Ricostruire la Pace dalle radici del conflitto è quello che avrebbe dovuto fare l’Unione Europea, invece, sembra non curarsi della tragedia dai contorni sempre più cupi. Perchè, sono ormai dieci giorni che la Russia ha superato con le truppe, non solo il suo confine geografico ma anche quello del tempo, riportando la vita in Europa agli anni ‘30 del vecchio secolo.
Nessuno nega la gravità dell’azione compiuta da Putin nell’invadere l’Ucraina e del pericolo profondo che questo oligarca sta creando ma, decontestualizzare gli eventi che hanno caratterizzato quella nazione in questi ultimi 10 anni, si rischia di finire complici del massacro in atto.
Ancora una volta la limitata politica europea auto-centrica, imbastita da razzismo, machismo e maccartismo occidentale, e la questione profughi, ne è un esempio, sta realmente contribuendo ad aumentare il conflitto. Uno scontro lasciato totalmente in mano alla popolazione ucraina, armata di tutto pugno, negandogli anche quella copertura aerea, oggi fondamentale per vincere ogni conflitto. E’ necessario, invece, agire subito in modo da impedire che il conflitto possa trasformarsi in un lungo periodo, combattuto tra le case delle città assediate.
L’Europa non può stare a guardare il precipitare degli eventi sperando che qualcuno gli risolva i problemi che ha in casa. Soprattutto che siano quelli, a cui ha giurato fedeltà, che non solo hanno contribuito a provocare questo disastro, ma risiedono anche a migliaia di chilometri dalle zone di fuoco. Per questo, è necessario che l’Europa. da subito, si proponga come mediatore di un tavolo di trattative per riuscire a fermare il conflitto. Un lavoro politico che andava fatto ancor prima dell’invasione stessa, dato gli elementi da tempo evidenti (1).
Oggi, anche se apparentemente potrebbe sembrare il contrario, le armi non servono a nulla, dato la potenza reale di fuoco, ancora solo minimamente attuata, dall’invasore. Se attendiamo ancora, Putin conquisterà il resto dell’Ucraina e sarà sempre più difficile fermarlo senza che rialzi le sue richieste. Gli strumenti politici ci sono e non si può accettare che la scelta politica dell’Europa, sia schiacciata tra quella di stare a guardare, dichiarando di fatto guerra per procura allo stesso popolo ucraino e quella di applicare delle sanzioni economiche.

▸ Dati forniti
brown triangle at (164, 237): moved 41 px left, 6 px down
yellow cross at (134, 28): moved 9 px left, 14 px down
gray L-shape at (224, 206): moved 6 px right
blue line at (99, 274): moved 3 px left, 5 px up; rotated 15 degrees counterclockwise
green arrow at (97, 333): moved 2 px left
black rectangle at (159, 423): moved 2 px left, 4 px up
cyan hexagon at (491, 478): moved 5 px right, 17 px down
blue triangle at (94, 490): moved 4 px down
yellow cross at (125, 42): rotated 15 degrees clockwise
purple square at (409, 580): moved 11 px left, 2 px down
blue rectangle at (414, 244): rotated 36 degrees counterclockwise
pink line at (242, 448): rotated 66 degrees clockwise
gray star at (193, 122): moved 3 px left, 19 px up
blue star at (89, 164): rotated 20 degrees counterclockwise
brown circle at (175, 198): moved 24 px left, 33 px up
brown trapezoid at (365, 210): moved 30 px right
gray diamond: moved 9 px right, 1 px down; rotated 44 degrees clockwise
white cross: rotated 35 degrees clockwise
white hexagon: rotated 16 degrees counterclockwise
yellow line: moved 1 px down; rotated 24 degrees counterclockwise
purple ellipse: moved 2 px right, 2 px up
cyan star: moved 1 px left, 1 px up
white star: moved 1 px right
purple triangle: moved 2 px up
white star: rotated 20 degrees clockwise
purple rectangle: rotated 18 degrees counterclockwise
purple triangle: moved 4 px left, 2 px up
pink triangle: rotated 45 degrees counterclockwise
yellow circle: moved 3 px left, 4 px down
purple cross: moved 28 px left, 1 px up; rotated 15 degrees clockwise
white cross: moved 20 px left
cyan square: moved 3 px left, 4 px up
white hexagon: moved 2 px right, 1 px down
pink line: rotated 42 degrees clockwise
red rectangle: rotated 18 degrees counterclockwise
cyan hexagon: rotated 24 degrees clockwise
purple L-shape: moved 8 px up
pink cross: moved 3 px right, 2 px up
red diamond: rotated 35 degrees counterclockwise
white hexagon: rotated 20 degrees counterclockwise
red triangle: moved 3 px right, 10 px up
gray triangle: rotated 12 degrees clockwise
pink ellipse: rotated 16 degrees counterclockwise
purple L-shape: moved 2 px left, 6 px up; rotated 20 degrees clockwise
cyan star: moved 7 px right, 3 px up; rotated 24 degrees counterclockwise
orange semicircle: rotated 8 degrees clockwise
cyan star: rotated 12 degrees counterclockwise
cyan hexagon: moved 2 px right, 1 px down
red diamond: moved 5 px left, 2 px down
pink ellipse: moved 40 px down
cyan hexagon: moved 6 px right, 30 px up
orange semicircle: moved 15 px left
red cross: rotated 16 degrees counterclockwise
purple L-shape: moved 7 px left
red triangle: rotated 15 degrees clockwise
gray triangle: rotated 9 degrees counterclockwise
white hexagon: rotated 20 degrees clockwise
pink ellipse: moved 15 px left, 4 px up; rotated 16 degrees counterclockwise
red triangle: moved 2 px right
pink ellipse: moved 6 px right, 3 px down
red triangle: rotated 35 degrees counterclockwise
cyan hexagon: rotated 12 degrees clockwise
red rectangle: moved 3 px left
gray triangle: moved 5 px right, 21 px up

▸ Il tuo compito
Puoi trascrivere parola per parola il passo dell'articolo sull'Europa e la guerra in Ucraina che va da "Ricostruire la Pace" fino a "del vecchio secolo."?

▸ Risultato qui sotto
Ricostruire la Pace dalle radici del conflitto è quello che avrebbe dovuto fare l’Unione Europea, invece, sembra non curarsi della tragedia dai contorni sempre più cupi. Perchè, sono ormai dieci giorni che la Russia ha superato con le truppe, non solo il suo confine geografico ma anche quello del tempo, riportando la vita in Europa agli anni ‘30 del vecchio secolo.